Feature Request / Help: Need a “Generic HTTP Chat Model” node to connect llama-cpp-python to AI Agent (OpenAI node throws 404)

Describe the problem/error/question

Hi community,

I am trying to build an RAG workflow using the AI Agent node.
My setup is:

Backend: Local server running llama-cpp-python (hosting Qwen2.5-14B GGUF).
Endpoint: The server works perfectly. I verified it using a standard HTTP Request node (POST) to http://127.0.0.1:8000/v1/chat/completions. It returns the correct JSON response.
The Problem:
I cannot connect this backend to the AI Agent node.

I tried using the OpenAI Chat Model node (connected to the AI Agent’s model input).
I configured the Host as http://127.0.0.1:8000/v1 (and other variations).
I assume n8n is appending extra paths (like /chat/completions) which conflicts with the strict routing of llama-cpp-python, resulting in a persistent 404 Not Found error.

What I need:
Since the HTTP Request node (which works) cannot be connected to the AI Agent (Model Input), I am looking for:

A way to force the OpenAI Chat Model node to use a raw/exact URL without auto-appending paths.
OR a “Generic HTTP Chat Model” node that implements the LangChain interface (circular output) but allows fully custom HTTP configuration (like the HTTP Request node).
Has anyone successfully connected llama-cpp-python (not Ollama) to the AI Agent node

Please share your workflow

my LLM deployment method

the content in run_llama_server.sh

#!/bin/bash


# 1. 【关键修复】解除内存锁定限制
# 解决 warning: failed to mlock ... Cannot allocate memory
ulimit -l unlimited

# 直接使用 llama 环境的 Python(绕过 conda activate)
PYTHON_BIN="/root/data1/miniconda3/envs/llama/bin/python"

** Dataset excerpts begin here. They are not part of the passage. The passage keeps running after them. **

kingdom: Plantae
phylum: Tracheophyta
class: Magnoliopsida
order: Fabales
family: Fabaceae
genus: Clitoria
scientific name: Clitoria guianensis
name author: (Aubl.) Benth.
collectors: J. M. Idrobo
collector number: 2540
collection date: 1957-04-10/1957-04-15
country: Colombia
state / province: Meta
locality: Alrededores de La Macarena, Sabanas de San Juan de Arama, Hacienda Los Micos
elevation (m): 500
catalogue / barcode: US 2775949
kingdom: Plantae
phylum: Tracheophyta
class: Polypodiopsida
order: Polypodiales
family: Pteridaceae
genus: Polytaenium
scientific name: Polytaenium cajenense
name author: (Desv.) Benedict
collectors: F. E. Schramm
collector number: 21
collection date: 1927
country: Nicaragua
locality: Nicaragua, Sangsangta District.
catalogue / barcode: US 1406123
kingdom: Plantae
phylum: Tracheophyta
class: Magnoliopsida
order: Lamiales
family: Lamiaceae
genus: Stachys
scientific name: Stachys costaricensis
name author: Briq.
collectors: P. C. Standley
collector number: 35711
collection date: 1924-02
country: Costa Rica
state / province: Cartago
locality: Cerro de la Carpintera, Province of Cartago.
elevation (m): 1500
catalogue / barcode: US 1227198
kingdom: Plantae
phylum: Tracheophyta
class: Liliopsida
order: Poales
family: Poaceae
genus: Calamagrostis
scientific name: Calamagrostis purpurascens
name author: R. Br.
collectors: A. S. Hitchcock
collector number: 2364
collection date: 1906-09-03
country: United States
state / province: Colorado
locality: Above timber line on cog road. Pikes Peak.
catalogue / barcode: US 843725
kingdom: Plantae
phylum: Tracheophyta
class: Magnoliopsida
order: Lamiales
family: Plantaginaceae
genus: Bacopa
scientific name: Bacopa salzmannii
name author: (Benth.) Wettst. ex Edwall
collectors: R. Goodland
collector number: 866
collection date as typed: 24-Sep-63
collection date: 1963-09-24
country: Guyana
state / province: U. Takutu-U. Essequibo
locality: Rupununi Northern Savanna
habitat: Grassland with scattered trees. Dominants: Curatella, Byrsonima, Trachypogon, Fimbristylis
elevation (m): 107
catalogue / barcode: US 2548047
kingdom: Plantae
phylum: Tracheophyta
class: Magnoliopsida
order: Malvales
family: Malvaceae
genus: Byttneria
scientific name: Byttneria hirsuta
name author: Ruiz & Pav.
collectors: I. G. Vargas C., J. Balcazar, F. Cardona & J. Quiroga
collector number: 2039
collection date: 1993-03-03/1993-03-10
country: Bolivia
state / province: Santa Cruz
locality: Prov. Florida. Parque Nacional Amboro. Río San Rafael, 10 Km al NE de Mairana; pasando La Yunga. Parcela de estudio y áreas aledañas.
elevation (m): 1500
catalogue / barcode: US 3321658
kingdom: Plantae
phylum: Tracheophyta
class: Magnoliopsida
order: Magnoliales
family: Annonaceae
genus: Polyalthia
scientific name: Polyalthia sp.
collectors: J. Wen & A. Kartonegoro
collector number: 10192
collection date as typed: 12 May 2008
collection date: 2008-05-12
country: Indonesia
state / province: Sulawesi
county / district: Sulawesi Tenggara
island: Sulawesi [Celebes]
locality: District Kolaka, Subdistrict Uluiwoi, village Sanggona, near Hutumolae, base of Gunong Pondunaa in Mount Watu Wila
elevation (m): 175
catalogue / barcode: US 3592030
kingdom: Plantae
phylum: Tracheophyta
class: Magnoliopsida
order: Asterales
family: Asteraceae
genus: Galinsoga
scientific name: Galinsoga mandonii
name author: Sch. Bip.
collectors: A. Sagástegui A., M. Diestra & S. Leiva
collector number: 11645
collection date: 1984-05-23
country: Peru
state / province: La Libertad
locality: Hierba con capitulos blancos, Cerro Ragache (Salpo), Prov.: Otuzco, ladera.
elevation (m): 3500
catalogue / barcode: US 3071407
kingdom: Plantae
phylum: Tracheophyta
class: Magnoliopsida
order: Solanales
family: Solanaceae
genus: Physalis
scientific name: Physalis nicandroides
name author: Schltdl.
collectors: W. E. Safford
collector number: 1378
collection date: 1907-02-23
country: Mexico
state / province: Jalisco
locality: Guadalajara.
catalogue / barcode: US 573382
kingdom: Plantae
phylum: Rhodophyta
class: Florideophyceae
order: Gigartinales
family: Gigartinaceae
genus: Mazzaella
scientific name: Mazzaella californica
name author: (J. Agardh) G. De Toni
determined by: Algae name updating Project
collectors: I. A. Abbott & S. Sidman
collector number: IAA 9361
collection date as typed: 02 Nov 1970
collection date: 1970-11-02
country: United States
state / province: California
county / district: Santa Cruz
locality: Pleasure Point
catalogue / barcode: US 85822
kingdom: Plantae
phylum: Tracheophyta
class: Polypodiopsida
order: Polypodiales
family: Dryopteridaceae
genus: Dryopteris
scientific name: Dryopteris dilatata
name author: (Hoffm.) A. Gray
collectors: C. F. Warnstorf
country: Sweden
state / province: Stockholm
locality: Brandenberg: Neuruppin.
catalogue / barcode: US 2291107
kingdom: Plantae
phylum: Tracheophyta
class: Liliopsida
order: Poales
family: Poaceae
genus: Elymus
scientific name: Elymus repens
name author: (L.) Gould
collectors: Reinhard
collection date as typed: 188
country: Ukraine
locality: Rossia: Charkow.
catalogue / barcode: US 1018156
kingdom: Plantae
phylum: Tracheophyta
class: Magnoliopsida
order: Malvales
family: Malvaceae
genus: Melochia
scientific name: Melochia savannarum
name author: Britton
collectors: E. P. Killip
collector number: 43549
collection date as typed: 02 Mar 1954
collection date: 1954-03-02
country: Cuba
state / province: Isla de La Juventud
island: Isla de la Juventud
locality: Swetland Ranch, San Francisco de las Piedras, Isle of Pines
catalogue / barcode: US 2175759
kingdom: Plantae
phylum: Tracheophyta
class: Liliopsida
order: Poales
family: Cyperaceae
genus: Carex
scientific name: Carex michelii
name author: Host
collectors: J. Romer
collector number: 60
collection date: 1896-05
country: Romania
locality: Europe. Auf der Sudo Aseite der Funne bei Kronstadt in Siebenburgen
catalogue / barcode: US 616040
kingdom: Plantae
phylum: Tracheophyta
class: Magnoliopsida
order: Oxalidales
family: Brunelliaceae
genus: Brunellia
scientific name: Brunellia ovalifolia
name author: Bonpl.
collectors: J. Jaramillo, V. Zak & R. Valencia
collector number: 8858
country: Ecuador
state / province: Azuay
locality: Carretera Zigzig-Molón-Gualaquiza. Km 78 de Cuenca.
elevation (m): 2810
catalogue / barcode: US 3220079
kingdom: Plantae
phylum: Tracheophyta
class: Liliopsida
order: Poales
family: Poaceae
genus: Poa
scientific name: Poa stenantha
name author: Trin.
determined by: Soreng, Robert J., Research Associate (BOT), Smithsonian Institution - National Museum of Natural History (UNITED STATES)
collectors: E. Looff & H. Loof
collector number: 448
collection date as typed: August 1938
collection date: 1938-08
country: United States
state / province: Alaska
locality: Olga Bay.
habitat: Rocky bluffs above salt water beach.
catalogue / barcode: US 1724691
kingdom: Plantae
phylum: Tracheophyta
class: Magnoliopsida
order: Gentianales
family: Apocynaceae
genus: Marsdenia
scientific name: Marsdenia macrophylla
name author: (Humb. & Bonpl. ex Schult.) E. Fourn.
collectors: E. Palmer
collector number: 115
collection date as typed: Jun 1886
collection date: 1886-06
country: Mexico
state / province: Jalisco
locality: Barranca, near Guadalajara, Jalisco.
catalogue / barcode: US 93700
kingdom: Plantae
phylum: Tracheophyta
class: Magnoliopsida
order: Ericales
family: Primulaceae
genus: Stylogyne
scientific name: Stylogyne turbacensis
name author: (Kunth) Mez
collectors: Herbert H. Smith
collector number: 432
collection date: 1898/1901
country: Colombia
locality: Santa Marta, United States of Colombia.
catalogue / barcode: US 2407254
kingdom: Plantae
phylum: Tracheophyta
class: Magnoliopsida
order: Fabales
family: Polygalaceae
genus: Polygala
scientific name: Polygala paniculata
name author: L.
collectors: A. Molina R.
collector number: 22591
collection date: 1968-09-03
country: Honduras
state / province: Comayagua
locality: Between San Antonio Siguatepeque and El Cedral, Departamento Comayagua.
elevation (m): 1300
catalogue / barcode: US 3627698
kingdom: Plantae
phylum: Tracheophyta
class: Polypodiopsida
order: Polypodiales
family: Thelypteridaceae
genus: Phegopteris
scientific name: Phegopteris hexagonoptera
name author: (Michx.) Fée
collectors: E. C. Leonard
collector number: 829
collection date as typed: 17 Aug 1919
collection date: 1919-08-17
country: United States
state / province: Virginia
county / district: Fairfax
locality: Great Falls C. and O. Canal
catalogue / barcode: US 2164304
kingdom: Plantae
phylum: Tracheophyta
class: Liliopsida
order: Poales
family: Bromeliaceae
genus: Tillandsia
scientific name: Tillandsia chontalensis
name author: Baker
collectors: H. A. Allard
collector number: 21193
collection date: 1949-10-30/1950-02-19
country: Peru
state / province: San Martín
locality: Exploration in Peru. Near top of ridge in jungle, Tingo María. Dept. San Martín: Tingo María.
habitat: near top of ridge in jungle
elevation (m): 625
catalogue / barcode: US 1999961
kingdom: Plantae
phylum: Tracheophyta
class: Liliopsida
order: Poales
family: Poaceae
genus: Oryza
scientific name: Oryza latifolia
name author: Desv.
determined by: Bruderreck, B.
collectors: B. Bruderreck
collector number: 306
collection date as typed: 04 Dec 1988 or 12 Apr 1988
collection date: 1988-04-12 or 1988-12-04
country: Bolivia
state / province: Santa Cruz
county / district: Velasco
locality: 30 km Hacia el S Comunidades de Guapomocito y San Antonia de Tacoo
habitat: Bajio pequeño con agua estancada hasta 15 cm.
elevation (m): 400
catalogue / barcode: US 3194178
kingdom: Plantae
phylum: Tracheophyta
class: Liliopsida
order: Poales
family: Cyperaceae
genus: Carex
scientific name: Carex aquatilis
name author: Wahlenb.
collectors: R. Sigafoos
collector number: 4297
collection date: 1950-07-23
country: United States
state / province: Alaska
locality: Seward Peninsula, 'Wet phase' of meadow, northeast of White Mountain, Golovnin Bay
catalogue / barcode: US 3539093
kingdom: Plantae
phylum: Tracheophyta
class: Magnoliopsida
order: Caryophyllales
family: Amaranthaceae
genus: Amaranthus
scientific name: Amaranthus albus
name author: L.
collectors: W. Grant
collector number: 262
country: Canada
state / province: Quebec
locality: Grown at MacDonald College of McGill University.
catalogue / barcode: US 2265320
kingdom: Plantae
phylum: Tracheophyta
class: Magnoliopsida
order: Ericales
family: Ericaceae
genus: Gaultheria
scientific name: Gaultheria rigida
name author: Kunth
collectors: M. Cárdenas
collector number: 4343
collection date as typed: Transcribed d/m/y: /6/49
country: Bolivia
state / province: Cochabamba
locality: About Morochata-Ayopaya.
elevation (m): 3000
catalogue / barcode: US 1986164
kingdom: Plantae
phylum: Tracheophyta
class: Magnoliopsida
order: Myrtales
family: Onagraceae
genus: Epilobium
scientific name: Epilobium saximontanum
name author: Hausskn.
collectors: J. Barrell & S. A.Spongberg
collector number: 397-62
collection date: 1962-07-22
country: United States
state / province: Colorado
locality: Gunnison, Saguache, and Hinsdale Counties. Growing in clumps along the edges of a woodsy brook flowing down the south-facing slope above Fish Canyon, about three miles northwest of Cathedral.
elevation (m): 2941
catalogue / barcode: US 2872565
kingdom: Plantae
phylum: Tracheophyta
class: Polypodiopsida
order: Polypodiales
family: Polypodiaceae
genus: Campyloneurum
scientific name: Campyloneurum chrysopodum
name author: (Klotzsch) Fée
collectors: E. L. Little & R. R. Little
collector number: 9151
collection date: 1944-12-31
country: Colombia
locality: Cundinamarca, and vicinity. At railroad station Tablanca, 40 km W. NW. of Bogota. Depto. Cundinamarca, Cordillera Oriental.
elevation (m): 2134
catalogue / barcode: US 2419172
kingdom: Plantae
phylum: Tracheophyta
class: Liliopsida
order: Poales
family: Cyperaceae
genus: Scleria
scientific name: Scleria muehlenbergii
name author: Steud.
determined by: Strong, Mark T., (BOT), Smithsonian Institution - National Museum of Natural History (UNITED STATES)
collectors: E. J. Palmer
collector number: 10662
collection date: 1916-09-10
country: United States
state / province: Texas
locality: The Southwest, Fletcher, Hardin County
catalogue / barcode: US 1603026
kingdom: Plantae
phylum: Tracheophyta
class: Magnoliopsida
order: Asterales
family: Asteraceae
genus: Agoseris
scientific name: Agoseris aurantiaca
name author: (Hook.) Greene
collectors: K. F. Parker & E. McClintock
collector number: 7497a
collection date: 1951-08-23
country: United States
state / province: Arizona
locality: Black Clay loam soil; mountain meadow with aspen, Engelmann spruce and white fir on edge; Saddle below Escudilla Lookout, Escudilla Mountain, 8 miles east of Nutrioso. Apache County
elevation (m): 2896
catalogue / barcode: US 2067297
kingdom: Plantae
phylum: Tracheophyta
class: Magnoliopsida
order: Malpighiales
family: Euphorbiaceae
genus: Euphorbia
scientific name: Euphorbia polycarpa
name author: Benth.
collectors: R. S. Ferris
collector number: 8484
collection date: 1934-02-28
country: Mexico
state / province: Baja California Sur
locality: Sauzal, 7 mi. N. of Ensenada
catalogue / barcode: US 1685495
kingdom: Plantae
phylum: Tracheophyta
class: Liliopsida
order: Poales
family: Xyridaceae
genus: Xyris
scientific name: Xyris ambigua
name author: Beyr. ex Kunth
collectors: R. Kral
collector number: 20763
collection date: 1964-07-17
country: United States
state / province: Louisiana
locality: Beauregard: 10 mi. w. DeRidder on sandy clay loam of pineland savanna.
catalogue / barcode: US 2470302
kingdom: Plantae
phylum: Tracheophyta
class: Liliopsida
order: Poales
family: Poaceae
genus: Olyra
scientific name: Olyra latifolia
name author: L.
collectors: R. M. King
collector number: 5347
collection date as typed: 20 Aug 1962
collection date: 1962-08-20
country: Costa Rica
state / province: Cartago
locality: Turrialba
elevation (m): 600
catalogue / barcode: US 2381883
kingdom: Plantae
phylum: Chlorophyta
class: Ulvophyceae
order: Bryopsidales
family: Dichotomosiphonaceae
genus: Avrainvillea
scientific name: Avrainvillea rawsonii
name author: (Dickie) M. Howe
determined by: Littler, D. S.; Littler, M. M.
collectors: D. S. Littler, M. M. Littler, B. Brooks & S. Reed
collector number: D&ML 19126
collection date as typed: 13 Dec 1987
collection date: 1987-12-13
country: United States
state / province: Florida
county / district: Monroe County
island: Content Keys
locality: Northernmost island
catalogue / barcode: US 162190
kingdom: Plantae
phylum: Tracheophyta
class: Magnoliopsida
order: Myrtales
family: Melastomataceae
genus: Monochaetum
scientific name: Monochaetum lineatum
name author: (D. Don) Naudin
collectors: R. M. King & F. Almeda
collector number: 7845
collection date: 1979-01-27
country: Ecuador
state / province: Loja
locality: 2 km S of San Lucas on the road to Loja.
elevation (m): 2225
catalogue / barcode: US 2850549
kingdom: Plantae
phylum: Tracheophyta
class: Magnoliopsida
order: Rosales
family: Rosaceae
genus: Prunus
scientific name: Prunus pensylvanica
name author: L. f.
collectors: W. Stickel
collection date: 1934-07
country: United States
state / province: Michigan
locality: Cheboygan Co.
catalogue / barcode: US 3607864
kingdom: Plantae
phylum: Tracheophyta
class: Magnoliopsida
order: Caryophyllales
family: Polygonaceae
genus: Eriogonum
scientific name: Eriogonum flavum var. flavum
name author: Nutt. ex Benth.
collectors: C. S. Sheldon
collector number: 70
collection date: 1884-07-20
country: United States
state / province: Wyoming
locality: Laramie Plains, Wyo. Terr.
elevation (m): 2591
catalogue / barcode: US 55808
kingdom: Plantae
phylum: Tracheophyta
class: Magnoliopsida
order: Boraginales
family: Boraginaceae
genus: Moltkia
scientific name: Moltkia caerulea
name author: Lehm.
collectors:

# CUDA 库路径(包含 libcudart.so.12 符号链接)
export LD_LIBRARY_PATH=/usr/local/cuda-11.4/targets/x86_64-linux/lib:/usr/lib/x86_64-linux-gnu:$LD_LIBRARY_PATH

# 日志配置
export LLAMA_CPP_LOG_LEVEL=INFO

# 模型路径(根据实际下载的模型调整)
MODEL_PATH="/root/data1/models/Qwen/Qwen2___5-14B-Instruct-GGUF/qwen2.5-14b-instruct-q4_k_m.gguf"

# 检查模型文件
if [ ! -f "$MODEL_PATH" ]; then
    echo "❌ 模型文件不存在: $MODEL_PATH"
    echo "请先运行模型下载脚本"
    exit 1
fi

echo "=== 启动 llama.cpp 服务 ==="
echo "模型: $MODEL_PATH"
echo "端口: 11434"
echo "GPU 加速: 全层卸载到显卡"
echo "=============================="

# 启动服务
# 关键参数说明:
# --model: 模型文件路径
# --n_gpu_layers -1: 所有层都用 GPU(4090 必选)
# --n_ctx 8192: 上下文长度(8K 对 14B 模型比较合理)
# --n_batch 512: 批处理大小
# --n_threads 8: CPU 线程数(用于非 GPU 部分)
# --host 0.0.0.0: 允许外部访问
# --port 11434: 使用 Ollama 的端口(方便记忆)
# --chat-format chatml: 对话格式(兼容大多数模型)
# --embedding: 支持嵌入向量

exec "$PYTHON_BIN" -m llama_cpp.server \
    --model "$MODEL_PATH" \
    --n_gpu_layers -1 \
    --n_ctx 8192 \
    --n_batch 512 \
    --n_threads 8 \
    --host 0.0.0.0 \
    --port 11434 \
    --chat_format chatml \
    --verbose True

Information on your n8n setup

  • n8n version:
  • Database (default: SQLite):
  • n8n EXECUTIONS_PROCESS setting (default: own, main):
  • Running n8n via (Docker, npm, n8n cloud, desktop app):
  • Operating system:

Environment:

  • n8n version: [latest]

  • Deployment: PM2

  • Local LLM: llama-cpp-python

In the OpenAI credentials for the model node, you can set the base url (with or without v1) and call the model. You can see in the screenshot, in the terminal, there’s requests with both v1 and without.

1 Like


think you very much 。today i try again ,it works,it‘s amazing 。